As N> n (where N and n are integers of 1 or more), the coding layers from the first layer to the first (Nn) layer having the parameters learned in advance are the first model and the first model. The coded layers from the first (Nn) +1 layer to the Nth layer, which are shared by the two models and have the parameters learned in advance, are divided into the first model and the second model. Parameters learned in advance by a learning means that learns the parameters of the third model obtained by multi-task learning including learning of the first model for a predetermined task and re-learning of the second model. An information processing apparatus comprising: a reasoning means for outputting data according to the task by using the data input to the first model.
As N> n (where N and n are integers of 1 or more), the coding layers from the first layer to the first (Nn) layer having the parameters learned in advance are the first model and the first model.
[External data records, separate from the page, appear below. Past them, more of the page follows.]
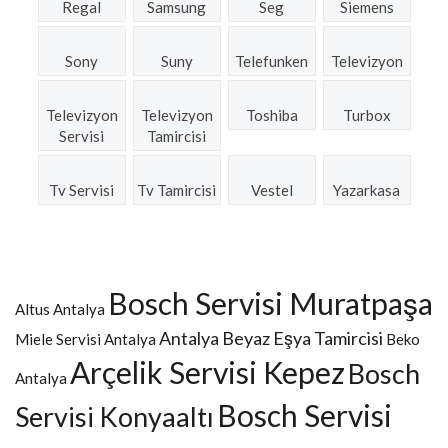
Regal
Samsung
Seg
Siemens
Sony
Suny
Telefunken
Televizyon
Televizyon
Televizyon
Toshiba
Turbox
Servisi
Tamircisi
Tv Servisi
Tv Tamircisi
Vestel
Yazarkasa
Bosch Servisi Muratpaşa
Altus Antalya
Antalya Beyaz Eşya Tamircisi
Miele Servisi Antalya
Beko
Arçelik Servisi Kepez
Bosch
Antalya
Bosch Servisi
Servisi Konyaaltı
The coded layers from the first (Nn) +1st layer to the Nth layer, which are shared by the two models and have the parameters learned in advance, are divided into the first model and the second model. A computer executes a learning procedure of learning the parameters of the third model obtained by multi-task learning including learning of the first model to a predetermined task and re-learning of the second model. Characteristic information processing method.
As N> n (where N and n are integers of 1 or more), the coding layers from the first layer to the first (Nn) layer having the parameters learned in advance are the first model and the first model. The coded layers from the first (Nn) +1 layer to the Nth layer, which are shared by the two models and have the parameters learned in advance, are divided into the first model and the second model. Parameters learned in advance by a learning means that learns the parameters of the third model obtained by multi-task learning including learning of the first model for a predetermined task and re-learning of the second model. An information processing method characterized in that a computer executes an inference means that outputs data according to the task by using the data input to the first model.
A program for causing a computer to function as each means in the information processing device according to any one of claims 1 to 5.